**What the task asks**
Look through the entries below and show every line containing the word "must".

**Data for this task**
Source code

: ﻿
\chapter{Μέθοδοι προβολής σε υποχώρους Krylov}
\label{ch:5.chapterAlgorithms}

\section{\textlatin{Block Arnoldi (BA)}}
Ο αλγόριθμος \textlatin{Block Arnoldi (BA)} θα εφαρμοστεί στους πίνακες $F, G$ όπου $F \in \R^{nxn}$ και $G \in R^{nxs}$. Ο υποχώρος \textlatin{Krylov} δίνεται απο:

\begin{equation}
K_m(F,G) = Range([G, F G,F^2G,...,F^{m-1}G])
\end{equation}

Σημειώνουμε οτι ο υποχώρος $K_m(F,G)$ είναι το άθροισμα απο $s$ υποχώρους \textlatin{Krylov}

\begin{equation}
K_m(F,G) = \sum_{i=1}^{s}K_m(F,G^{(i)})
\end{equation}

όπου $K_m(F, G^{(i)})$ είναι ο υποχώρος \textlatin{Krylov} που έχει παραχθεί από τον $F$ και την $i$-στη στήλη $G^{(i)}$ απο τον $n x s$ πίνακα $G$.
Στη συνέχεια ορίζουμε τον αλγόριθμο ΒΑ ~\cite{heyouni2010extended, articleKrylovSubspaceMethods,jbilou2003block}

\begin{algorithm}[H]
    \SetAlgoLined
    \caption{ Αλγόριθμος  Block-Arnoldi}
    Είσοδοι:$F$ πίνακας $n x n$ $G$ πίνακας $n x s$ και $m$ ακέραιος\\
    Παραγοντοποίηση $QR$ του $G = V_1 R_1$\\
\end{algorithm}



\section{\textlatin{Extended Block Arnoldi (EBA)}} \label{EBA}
--
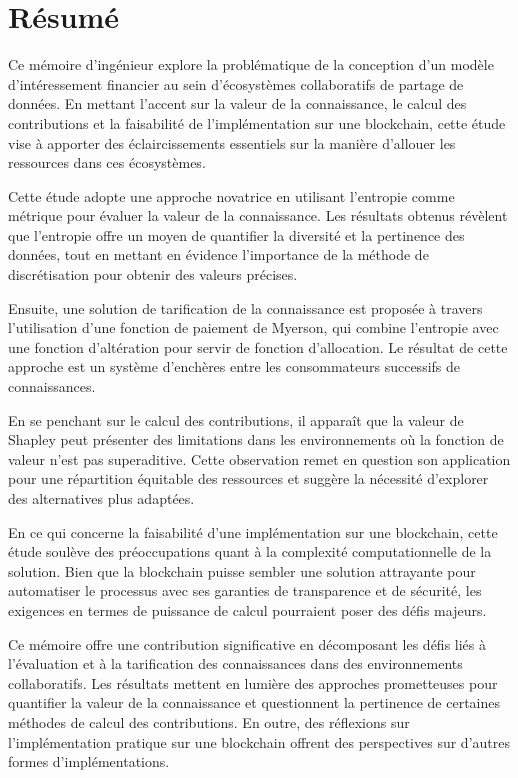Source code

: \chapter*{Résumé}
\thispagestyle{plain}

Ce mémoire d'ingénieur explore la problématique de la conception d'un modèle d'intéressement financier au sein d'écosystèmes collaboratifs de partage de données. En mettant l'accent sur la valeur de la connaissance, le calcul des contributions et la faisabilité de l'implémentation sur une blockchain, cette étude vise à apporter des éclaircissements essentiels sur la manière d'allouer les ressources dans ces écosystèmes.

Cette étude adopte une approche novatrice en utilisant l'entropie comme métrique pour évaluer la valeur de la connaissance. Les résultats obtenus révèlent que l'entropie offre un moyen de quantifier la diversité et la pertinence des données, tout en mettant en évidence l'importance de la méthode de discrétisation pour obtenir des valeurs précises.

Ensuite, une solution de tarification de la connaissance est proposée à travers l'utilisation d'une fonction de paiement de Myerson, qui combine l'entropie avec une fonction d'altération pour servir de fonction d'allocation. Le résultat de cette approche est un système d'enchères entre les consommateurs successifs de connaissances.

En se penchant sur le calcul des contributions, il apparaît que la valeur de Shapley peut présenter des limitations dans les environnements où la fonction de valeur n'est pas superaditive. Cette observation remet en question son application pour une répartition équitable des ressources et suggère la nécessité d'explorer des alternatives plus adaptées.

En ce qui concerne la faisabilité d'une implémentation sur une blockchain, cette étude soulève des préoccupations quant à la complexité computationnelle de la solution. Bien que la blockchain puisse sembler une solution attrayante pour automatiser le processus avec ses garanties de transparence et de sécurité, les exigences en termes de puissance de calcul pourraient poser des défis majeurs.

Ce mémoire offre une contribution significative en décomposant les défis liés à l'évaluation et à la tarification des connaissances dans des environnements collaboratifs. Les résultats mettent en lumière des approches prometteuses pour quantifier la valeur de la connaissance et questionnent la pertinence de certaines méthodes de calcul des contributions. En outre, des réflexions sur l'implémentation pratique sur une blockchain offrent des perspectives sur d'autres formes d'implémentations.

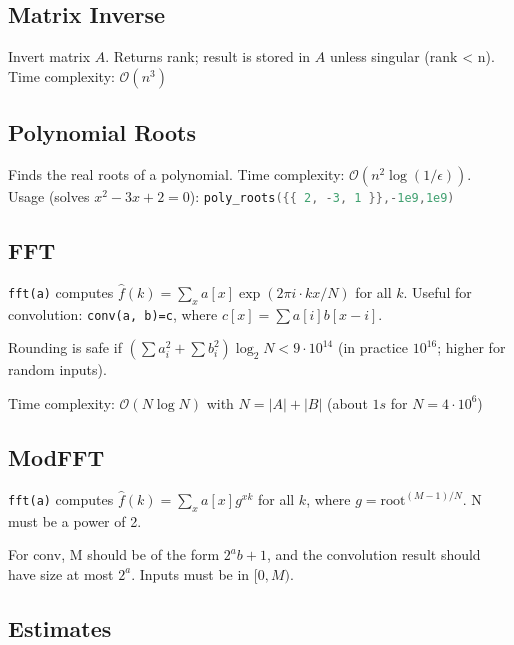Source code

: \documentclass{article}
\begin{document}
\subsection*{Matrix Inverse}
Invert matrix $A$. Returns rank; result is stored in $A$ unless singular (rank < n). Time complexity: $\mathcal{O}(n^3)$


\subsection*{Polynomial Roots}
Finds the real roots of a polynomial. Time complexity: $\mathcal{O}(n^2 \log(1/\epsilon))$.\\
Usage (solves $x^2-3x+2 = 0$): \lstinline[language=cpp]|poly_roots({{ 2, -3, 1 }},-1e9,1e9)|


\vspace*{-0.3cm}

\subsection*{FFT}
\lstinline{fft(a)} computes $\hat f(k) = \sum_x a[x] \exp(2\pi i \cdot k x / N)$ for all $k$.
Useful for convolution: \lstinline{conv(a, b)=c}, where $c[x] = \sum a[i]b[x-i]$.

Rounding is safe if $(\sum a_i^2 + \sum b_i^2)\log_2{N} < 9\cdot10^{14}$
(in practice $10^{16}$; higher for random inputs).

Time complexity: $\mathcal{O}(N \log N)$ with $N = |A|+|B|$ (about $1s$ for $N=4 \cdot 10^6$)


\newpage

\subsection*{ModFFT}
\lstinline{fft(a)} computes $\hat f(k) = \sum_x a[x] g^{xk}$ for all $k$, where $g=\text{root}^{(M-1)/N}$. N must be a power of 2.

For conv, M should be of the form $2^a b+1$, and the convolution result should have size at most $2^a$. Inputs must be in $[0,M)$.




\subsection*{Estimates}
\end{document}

**Result**
\lstinline{fft(a)} computes $\hat f(k) = \sum_x a[x] g^{xk}$ for all $k$, where $g=\text{root}^{(M-1)/N}$. N must be a power of 2.
For conv, M should be of the form $2^a b+1$, and the convolution result should have size at most $2^a$. Inputs must be in $[0,M)$.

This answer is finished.